A good introductory discussion of range surveys was published in Stoddart and Smith (1943, chapter IX).
   
 
  37. Birchleaf spiraea (Spiraea betulifolia)- This member of the rose family is one of the most widely distributed browse plants in North America extending across the northern portions of the entire Western Range. For example, it was shown previously in the understory of the Black Hills ponderosa pine forest where it was a major shrub species.  The example seen here was in the understorey of the virgin western white pine-mixed conifer forest seen in the last nine slides. Heyburn State Park, Benewah County, Idaho (Coeur d’Alene Mountains of the Northern Rocky Mountain Region). June.
   
 
  38. Ninebark or mallow ninebark (Physocarpus monogynus)- This is another member of the rose family (in fact, the same subfamily, Spiraeoideae) that is a highly desirable and widely distributed browse plant. This one was member of the same western white pine-dominated Northern Rocky Mountain mixed conifer seen in the above 10 slides taken of Heyburn State Park, Benewah County, Idaho. June.
   
 
  39. “King Pine” and it’s royal escort- This marvelous specimen of western or Idaho white pine is the sort that made its species famous among loggers and beloved of foresters. This beauty was over a yard DBH (diameter breast height) and at the edge of the same western white pine-dominated mixed conifer forest featured in the last 11 slides taken at Heyburn State Park. The delightful rose blooming at its feet is Nootka rose (Rosa nutkana). This duo is a representative composite of the combination of forest tree canopy and shrubby understory which was often present even in old-growth western white pine and/or Idaho mixed conifer forest of other than dog-hair tree density.

FRES No. 22 (Western White Pine Forest Ecosystem), N-12 (Cedar-Hemlock-Pine Forest), SAF 215 (Western White Pine). Benewah County, Idaho (Coeur d’Alene Mountains, Northern Rocky Mountain Region). June.

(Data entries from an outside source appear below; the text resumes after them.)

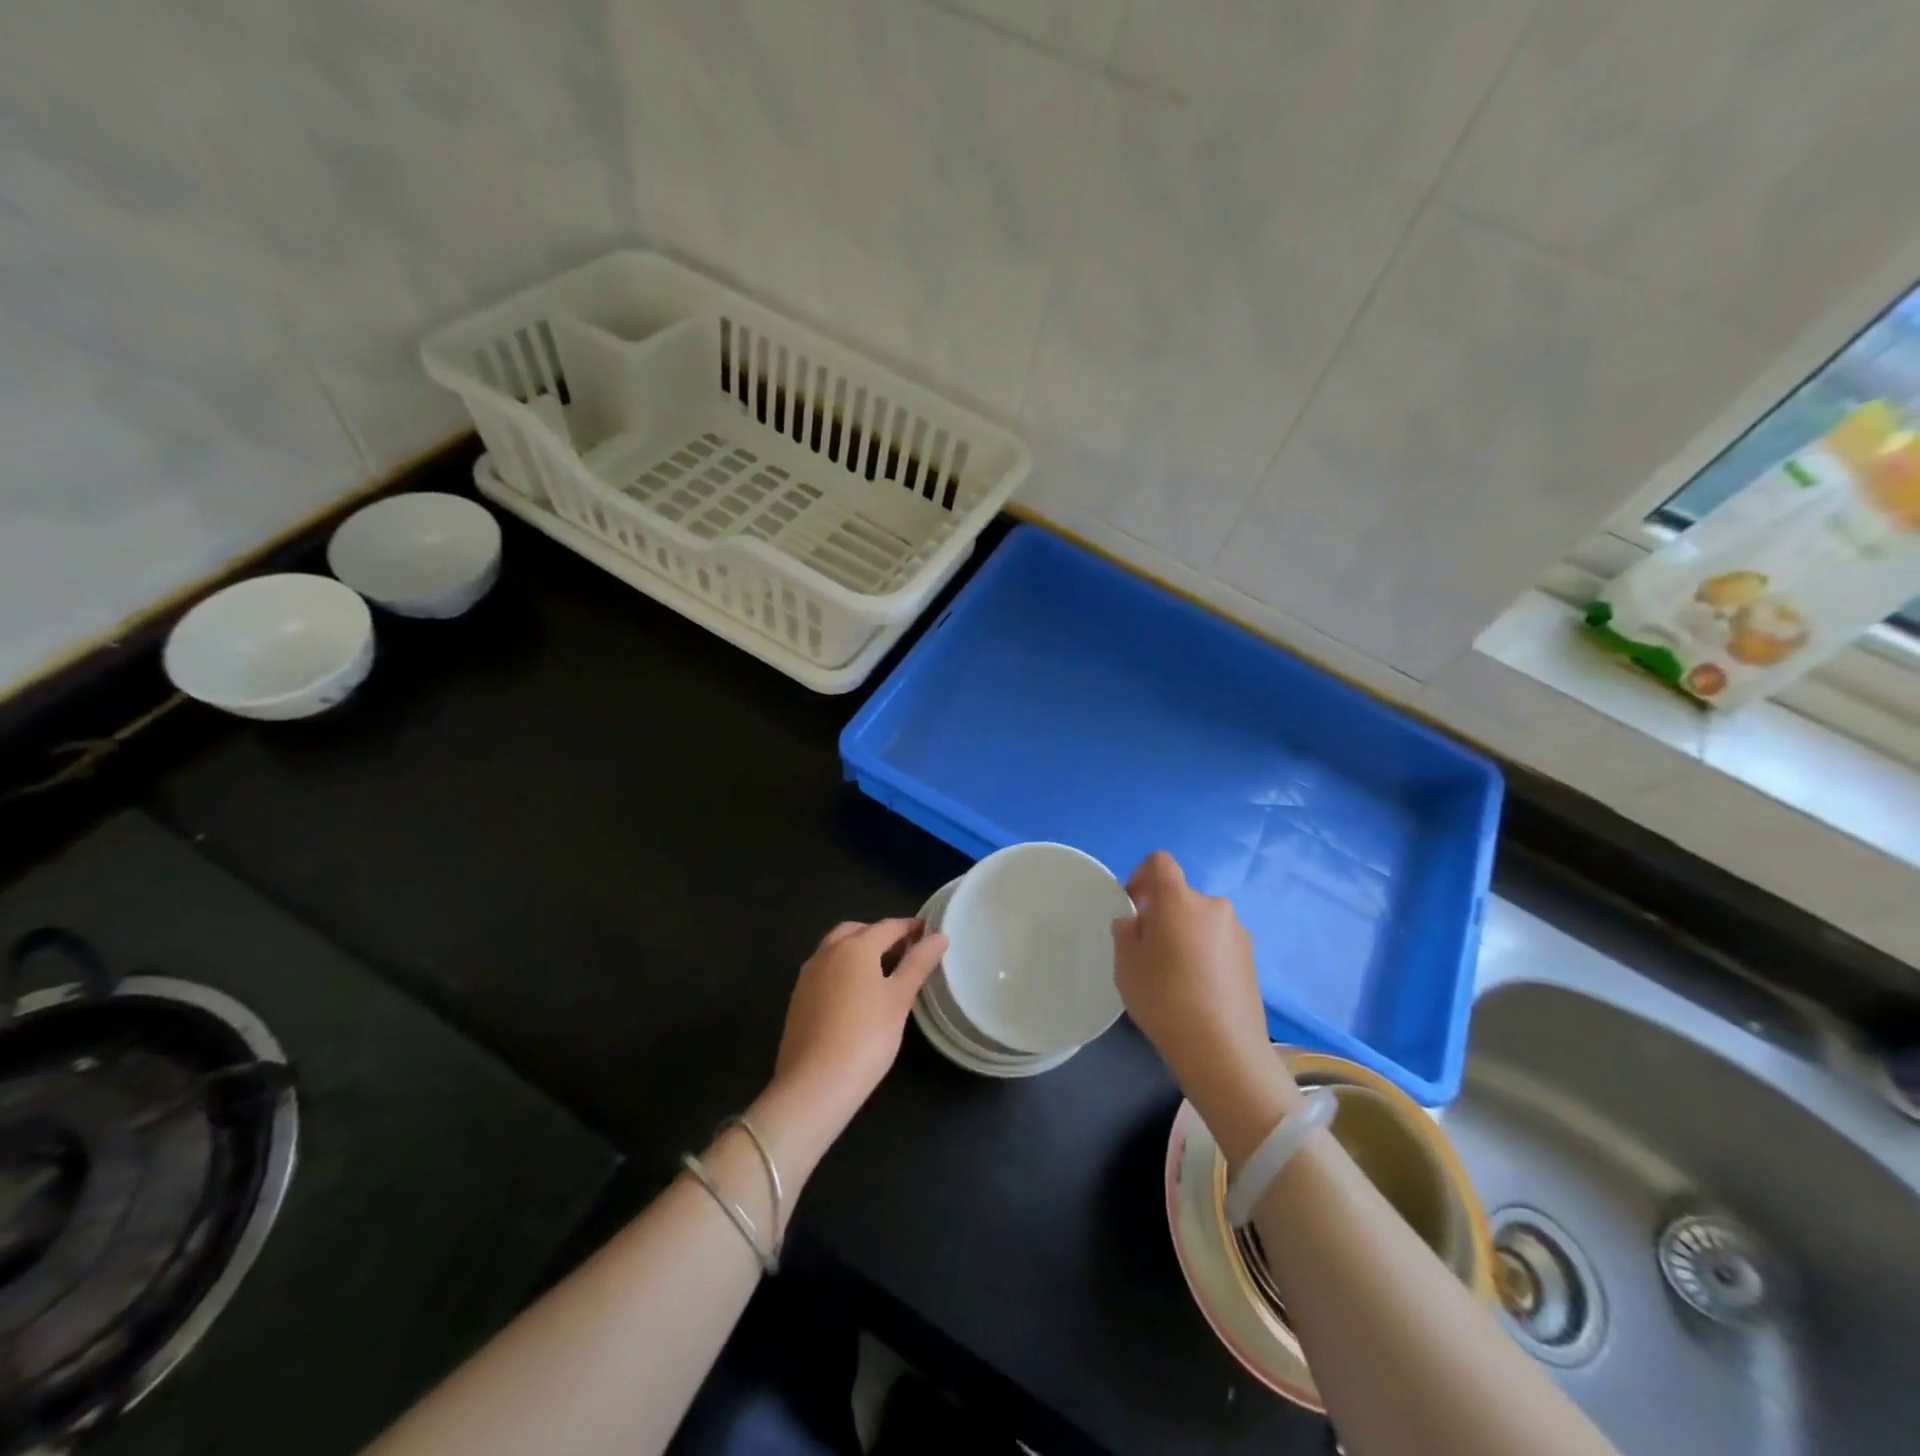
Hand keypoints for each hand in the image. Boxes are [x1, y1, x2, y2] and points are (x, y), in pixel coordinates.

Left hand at [770, 918, 945, 1134]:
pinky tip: (855, 994)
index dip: (909, 927)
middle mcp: (828, 952)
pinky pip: (824, 970)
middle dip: (879, 934)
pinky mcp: (798, 998)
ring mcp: (808, 975)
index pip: (888, 927)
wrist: (814, 1084)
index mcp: (855, 947)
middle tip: (903, 950)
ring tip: (881, 971)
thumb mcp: (899, 999)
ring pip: (836, 948)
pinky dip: (842, 969)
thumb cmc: (866, 1037)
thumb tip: (939, 936)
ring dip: (857, 949)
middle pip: (856, 931)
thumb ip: (918, 964)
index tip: (927, 931)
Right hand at [1112, 852, 1300, 1162]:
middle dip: (1162, 913)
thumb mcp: (1126, 964)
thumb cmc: (1163, 997)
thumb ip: (1126, 933)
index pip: (1159, 862)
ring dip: (1185, 934)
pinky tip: (1196, 989)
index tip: (1132, 904)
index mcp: (1178, 899)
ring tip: (1174, 974)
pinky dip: (1204, 954)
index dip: (1141, 875)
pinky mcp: (1252, 959)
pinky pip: (1218, 943)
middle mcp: (1212, 905)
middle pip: (1181, 896)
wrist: (1222, 1049)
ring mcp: (1237, 932)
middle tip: (1148, 950)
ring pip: (1201, 921)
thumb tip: (1135, 922)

Many to most of the western or Idaho white pine growing in Heyburn State Park have natural resistance to the dreaded introduced white pine blister rust. The cones of these genotypes are routinely gathered at Heyburn as sources of germ plasm from which to propagate seedlings and develop rust-resistant strains of white pine. Easily read accounts of these sorts of breeding program can be found in  Neuenschwander et al. 1999) and Finnis et al. (2001). Alliances of the U.S. forest Service, state forestry programs, and groups like the Inland Empire Tree Improvement Cooperative are working feverishly to develop blister rust-resistant pines to restore this once grand “King Pine” to the Northern Rockys. Unfortunately, a number of recent forces have slowed progress in restoration of Idaho white pine forests. These range from cutbacks for research into rust resistance to changed silvicultural systems (especially fewer clearcuts which could restore western white pine faster) and shorter timber rotations which do not favor larger species like white pine (Neuenschwander et al. 1999, p. 14). Time will tell if man is able to restore the once magnificent western white pine forest of the Inland Empire.